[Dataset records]
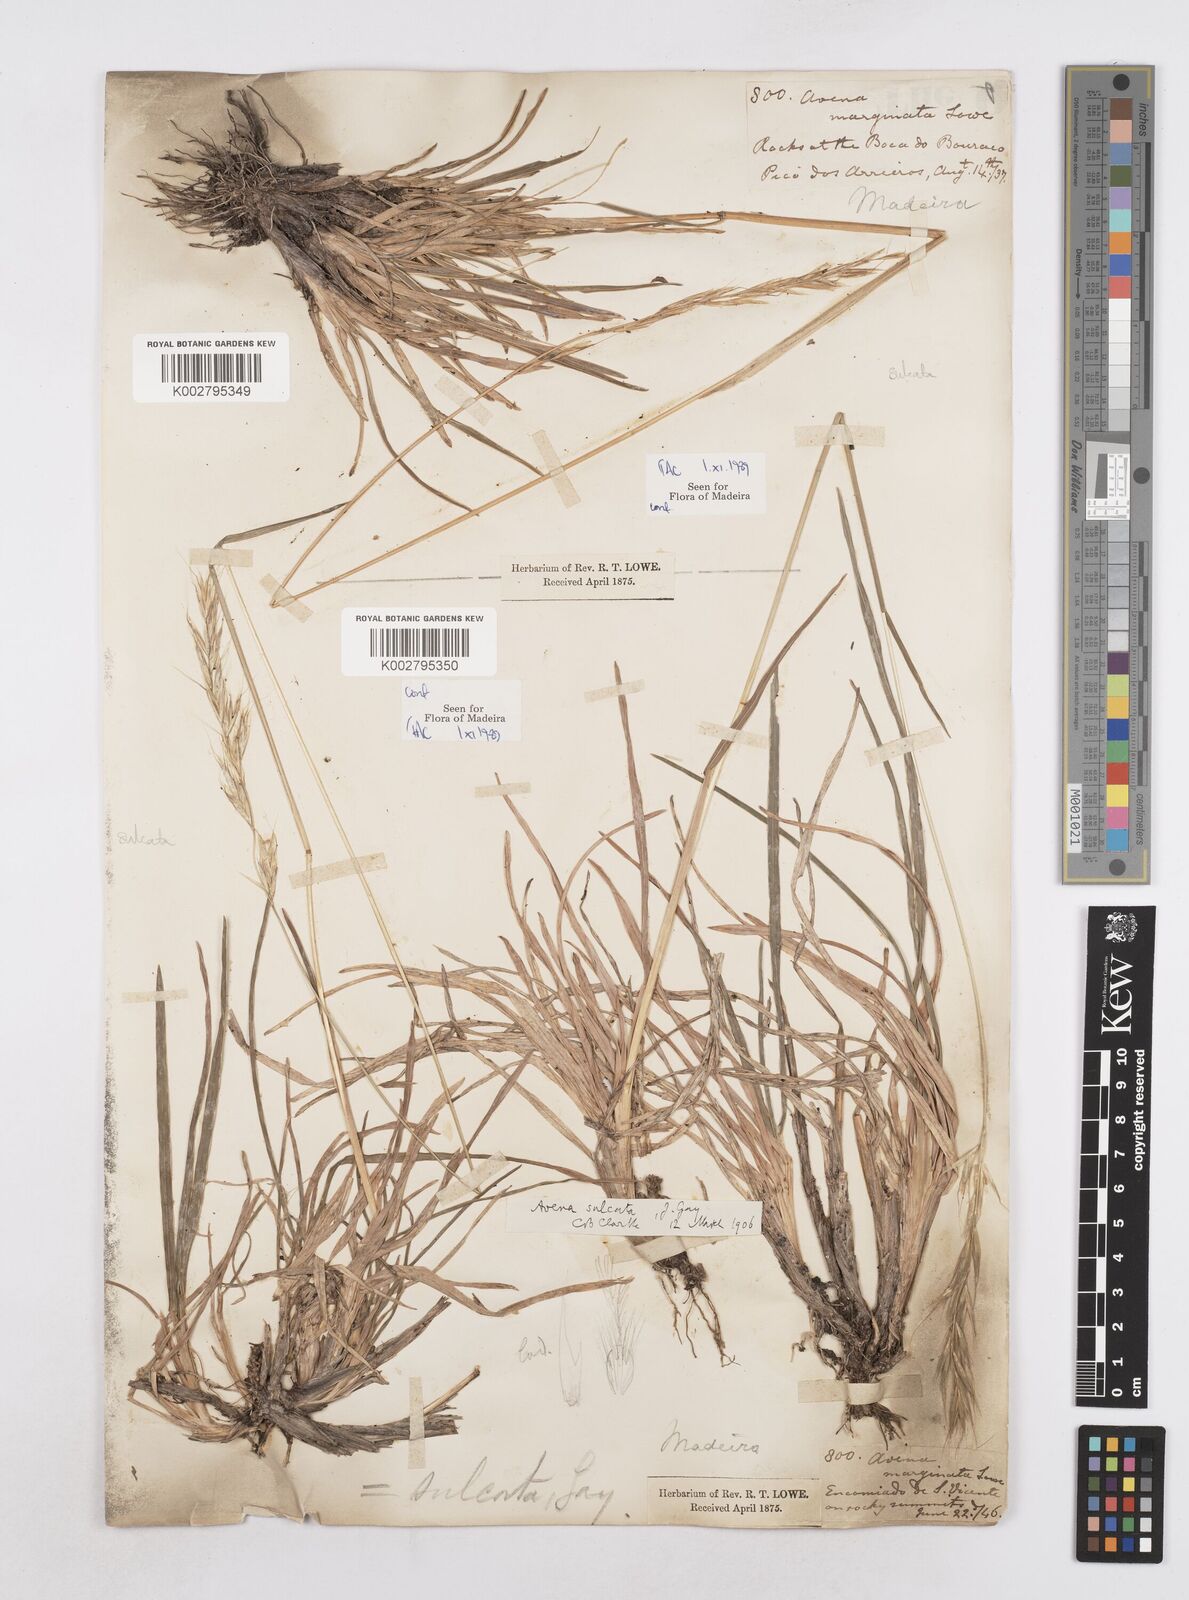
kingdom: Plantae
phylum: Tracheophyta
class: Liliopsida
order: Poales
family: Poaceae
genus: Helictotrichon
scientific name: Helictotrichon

Problem requirements:
In the listing, rewrite the lines from the one containing "phylum: Tracheophyta" through the end, inclusive, replacing "scientific name" with "taxon name". Keep everything else the same and give only those lines.

Task output:
phylum: Tracheophyta
class: Liliopsida
order: Poales
family: Poaceae
genus: Helictotrichon
taxon name: Helictotrichon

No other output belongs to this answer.